Got Blob?
I recently published a short post on the new aerospace geometry tool we've developed at Aerion. I'd like to showcase a few of its capabilities.
The tools we bought or built before this were pretty good at creating or modifying simple shapes: airliner wings are rather like long flattened sheets with a little thickness, fuselages are like tapered tubes, and engine nacelles are like hollowed-out tapered tubes. But many airplane parts are quite... blob-like. How about this typical fillet on a low-speed wing?

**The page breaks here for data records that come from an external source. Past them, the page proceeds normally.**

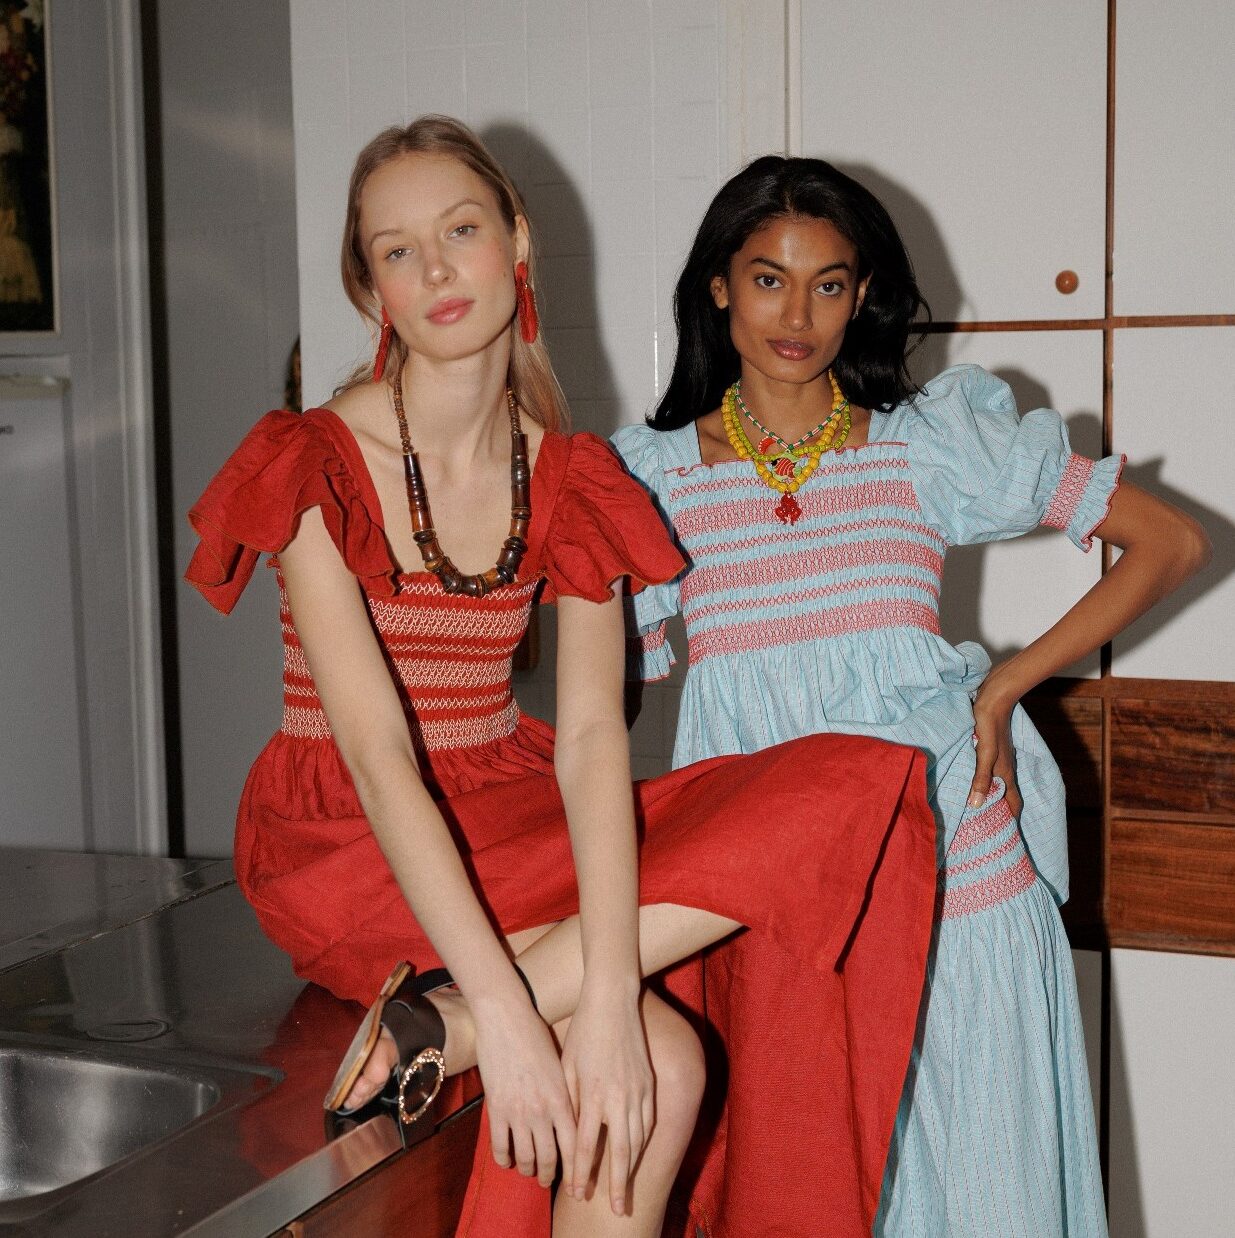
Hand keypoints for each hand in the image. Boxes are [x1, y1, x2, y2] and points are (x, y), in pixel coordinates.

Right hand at [473, 994, 576, 1188]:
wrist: (506, 1018)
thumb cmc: (536, 1035)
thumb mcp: (560, 1065)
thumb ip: (566, 1094)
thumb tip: (572, 1119)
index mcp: (562, 1099)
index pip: (575, 1146)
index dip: (577, 1170)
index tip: (578, 1184)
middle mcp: (542, 1110)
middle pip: (549, 1158)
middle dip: (550, 1175)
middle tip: (549, 1181)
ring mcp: (517, 1111)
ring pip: (524, 1157)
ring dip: (527, 1170)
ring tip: (529, 1171)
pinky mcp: (495, 1108)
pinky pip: (499, 1146)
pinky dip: (504, 1159)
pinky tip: (506, 1160)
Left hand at [560, 981, 652, 1215]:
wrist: (613, 1000)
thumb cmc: (583, 1031)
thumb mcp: (567, 1065)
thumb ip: (570, 1101)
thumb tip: (569, 1133)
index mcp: (592, 1094)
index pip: (585, 1146)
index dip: (581, 1173)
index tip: (577, 1193)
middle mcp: (617, 1098)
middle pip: (620, 1154)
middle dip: (618, 1185)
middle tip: (617, 1210)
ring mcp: (638, 1091)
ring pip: (638, 1141)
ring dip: (632, 1169)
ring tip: (626, 1190)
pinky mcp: (649, 1083)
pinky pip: (649, 1122)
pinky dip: (644, 1143)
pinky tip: (638, 1156)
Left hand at [970, 679, 1023, 819]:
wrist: (993, 697)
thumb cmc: (988, 725)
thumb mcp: (984, 754)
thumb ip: (980, 778)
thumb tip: (976, 806)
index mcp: (1005, 773)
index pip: (1013, 803)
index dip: (1011, 820)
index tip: (1005, 838)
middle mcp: (1004, 768)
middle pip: (1005, 796)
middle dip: (999, 812)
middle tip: (988, 829)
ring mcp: (997, 758)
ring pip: (996, 784)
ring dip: (990, 797)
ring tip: (978, 810)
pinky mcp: (989, 748)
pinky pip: (988, 771)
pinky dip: (983, 782)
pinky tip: (972, 782)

It may be a challenge for a homegrown geometry tool, but it's a cinch with any reasonable CAD program. But you don't want just one fillet, the whole point is to try a thousand different ones; you want to automate that. Your CAD program probably won't run on your Linux cluster, it won't run headless, it'll be slow, and it'll probably cost a gazillion bucks in licenses. You probably have to write, I don't know, a macro or something, in Visual Basic. And your parametric CAD model had better have been built by someone who knew what they were doing, or you won't even get a geometry for 50% of those designs. Now, would you like to finite-difference that beast for gradients and connect it to an optimizer?
With our geometry tool, I wrote a hundred lines of Python over the course of one evening to make a parametric CAD model driven by JSON data. The triangulation above was generated by that Python script in a few seconds, is watertight, and is ready for CFD analysis. With an
import numpy
I can generate a million random fillets in a few hours. With an
import multiprocessing
I can probably cut that down to an hour. Sure, everything is easy in Python, but even so, that's pretty good.
Finally, a few more pictures of the transonic airliner fuselage/wing fairing in the title picture.
Hey Bharath Mukundakrishnan: Fowler flap next?